__Action item__: Set down the whole listing below exactly. The pictures stay out.

--- Records for this task Enclosed Below ---

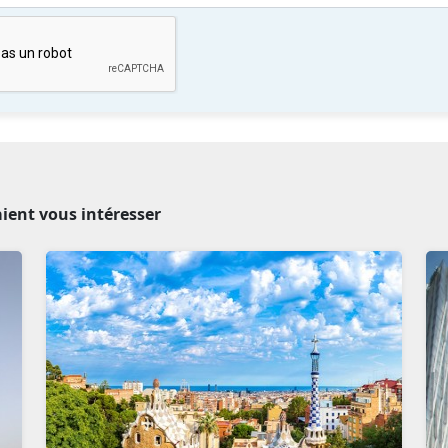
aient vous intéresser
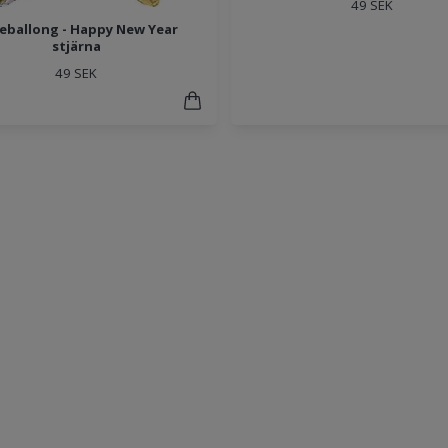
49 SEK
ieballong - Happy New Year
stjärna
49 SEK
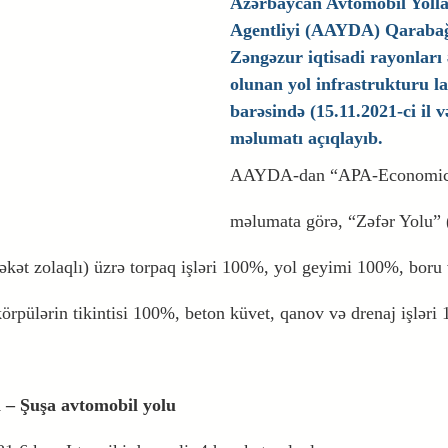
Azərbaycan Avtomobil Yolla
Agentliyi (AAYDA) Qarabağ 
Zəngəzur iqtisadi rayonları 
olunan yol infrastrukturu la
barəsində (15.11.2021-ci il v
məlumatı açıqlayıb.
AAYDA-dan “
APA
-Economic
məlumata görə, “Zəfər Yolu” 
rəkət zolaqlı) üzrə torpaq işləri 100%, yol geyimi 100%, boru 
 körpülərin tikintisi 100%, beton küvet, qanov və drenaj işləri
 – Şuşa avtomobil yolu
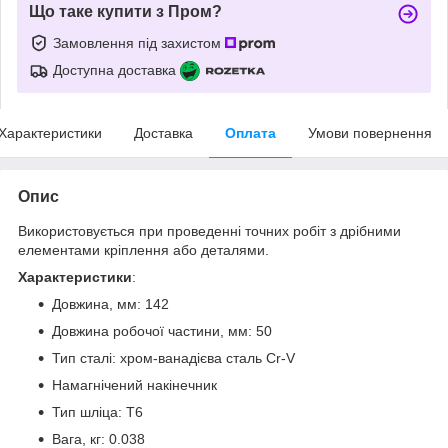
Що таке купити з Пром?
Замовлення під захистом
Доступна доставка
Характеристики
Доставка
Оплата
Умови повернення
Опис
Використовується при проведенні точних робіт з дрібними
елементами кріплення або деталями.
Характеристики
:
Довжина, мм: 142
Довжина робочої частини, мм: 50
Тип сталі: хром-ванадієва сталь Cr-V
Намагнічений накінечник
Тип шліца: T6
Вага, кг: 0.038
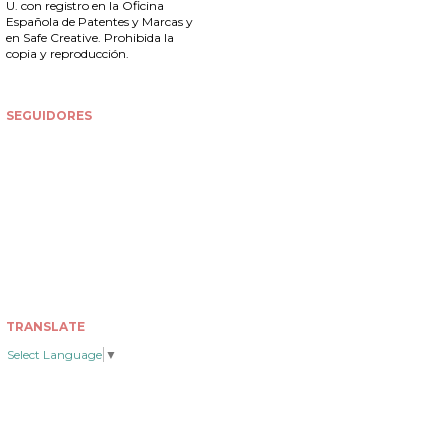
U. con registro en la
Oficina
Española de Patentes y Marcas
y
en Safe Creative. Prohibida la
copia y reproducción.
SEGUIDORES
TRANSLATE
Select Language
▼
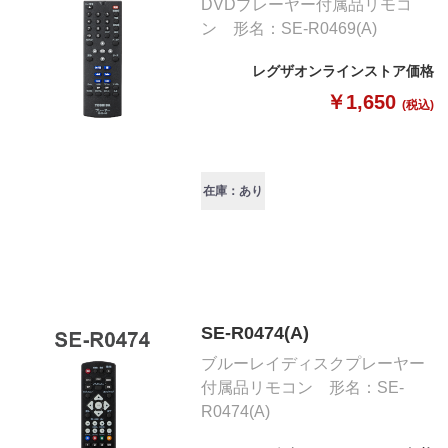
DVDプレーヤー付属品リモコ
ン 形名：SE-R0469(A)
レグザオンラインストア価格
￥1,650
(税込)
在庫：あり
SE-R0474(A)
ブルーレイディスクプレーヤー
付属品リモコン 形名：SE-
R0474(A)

--- End of Enclosed Records for this task ---

__Response to the exercise__:
aient vous intéresser
49 SEK
ieballong - Happy New Year
stjärna
49 SEK
Azərbaycan Avtomobil Yolla
Agentliyi (AAYDA) Qarabağ 
Zəngəzur iqtisadi rayonları 
olunan yol infrastrukturu la
barəsində (15.11.2021-ci il v
məlumatı açıqlayıb.
AAYDA-dan “
APA
-Economic
məlumata görə, “Zəfər Yolu” 
rəkət zolaqlı) üzrə torpaq işləri 100%, yol geyimi 100%, boru 
 körpülərin tikintisi 100%, beton küvet, qanov və drenaj işləri
 – Şuşa avtomobil yolu
Що таке купити з Пром?
Замовлення під захистом
Доступна доставка
Характеристики
Доставка
Оплата
Умови повернення
Опис
Використовується при проведенні точних робіт з дрібними
елементами кріплення або деталями.
Характеристики
:
Довжина, мм: 142
Довжина робочої частини, мм: 50
Тип сталі: хром-ванадієва сталь Cr-V
Намагнічений накінечник
Тип шліца: T6
Вага, кг: 0.038
U. con registro en la
Oficina
Española de Patentes y Marcas
y
en Safe Creative. Prohibida la
copia y reproducción.
SEGUIDORES
TRANSLATE
Select Language
▼
DVDプレーヤー付属品リモコ
ン 形名：SE-R0469(A)
レグザオンラインストア価格
￥1,650
(税込)
在庫：あり
SE-R0474(A)
ブルーレイディスクプレーヤー
付属品リモコン 形名：SE-
R0474(A)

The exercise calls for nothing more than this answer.